### Excerto do texto
━━━
Portal "Eu Participo"
Por outro lado, a Internet tem sido vista como uma alternativa mais democrática de comunicação do que os mídia do espectáculo, dominados pelos grandes poderes económicos. Será ela mais propícia aos debates organizados? Talvez a Internet nos possibilite chegar ainda mais longe do que os debates organizados, na procura de uma maior democracia nos mídia. Seria viável que cada um de nós pudesse dispor de dois ou três votos mensais para selecionar os conteúdos da net que considerássemos mais importantes? Se os resultados desta votação fossem incorporados nos “motores de busca” tal constituiria um meio democrático de seleção e agendamento da informação? Será que assim se tornariam mais conhecidas ideias novas, importantes e desafiadoras que, de outro modo, só muito mas tarde se tornariam conhecidas da maioria do público? Será esta que esta Internet democrática é forma de ultrapassar o excesso de informação e a poluição informativa que muito interessa a quem quer que nada mude?
━━━
### Instruções
Reproduza na íntegra o excerto sobre o portal "Eu Participo", sem qualquer alteração. O material apresentado a seguir não tem qualquer relação com o excerto.

### Dados de origem
━━━
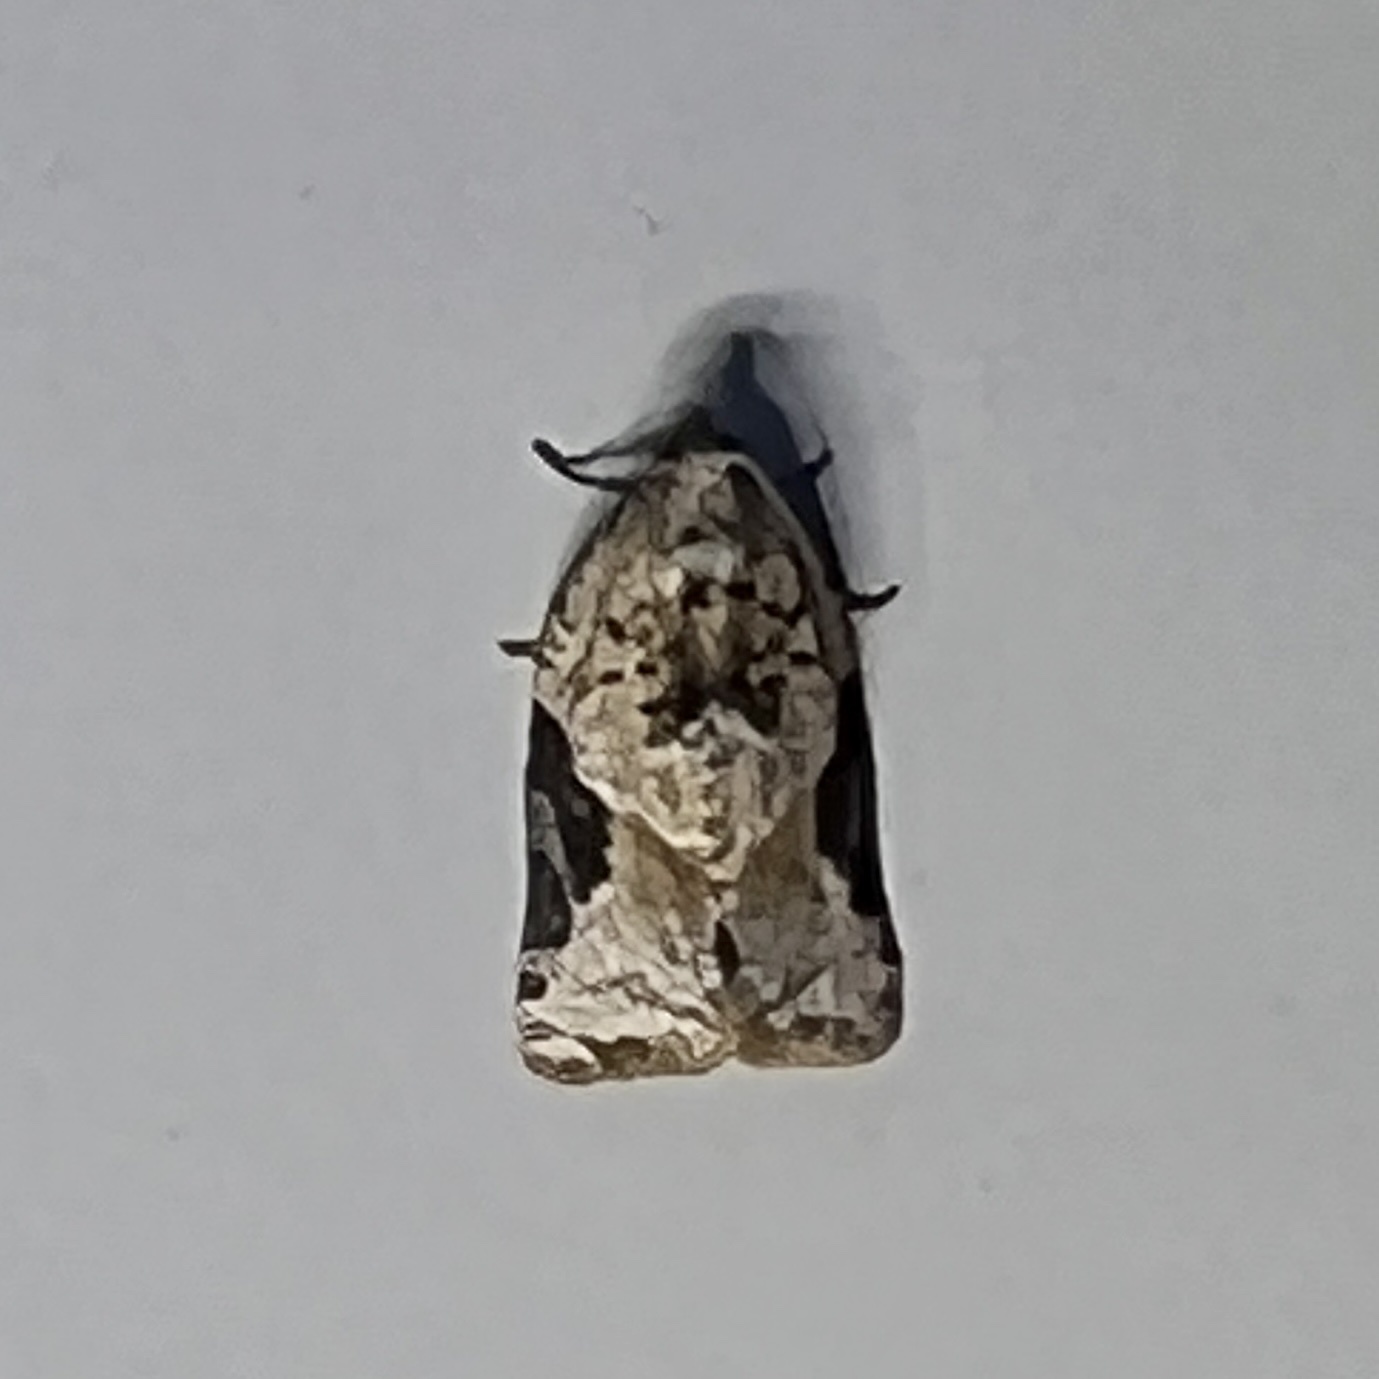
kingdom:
━━━
### Resultado
Portal "Eu Participo"
Por outro lado, a Internet tem sido vista como uma alternativa mais democrática de comunicação do que os mídia do espectáculo, dominados pelos grandes poderes económicos. Será ela mais propícia aos debates organizados? Talvez a Internet nos possibilite chegar ainda mais longe do que os debates organizados, na procura de uma maior democracia nos mídia. Seria viável que cada um de nós pudesse dispor de dois ou três votos mensais para selecionar os conteúdos da net que considerássemos mais importantes? Se os resultados desta votação fossem incorporados nos “motores de busca” tal constituiria um meio democrático de seleção e agendamento da informação? Será que assim se tornariam mais conhecidas ideias novas, importantes e desafiadoras que, de outro modo, só muito mas tarde se tornariam conhecidas da maioria do público? Será esta que esta Internet democrática é forma de ultrapassar o excesso de informação e a poluição informativa que muito interessa a quem quer que nada mude?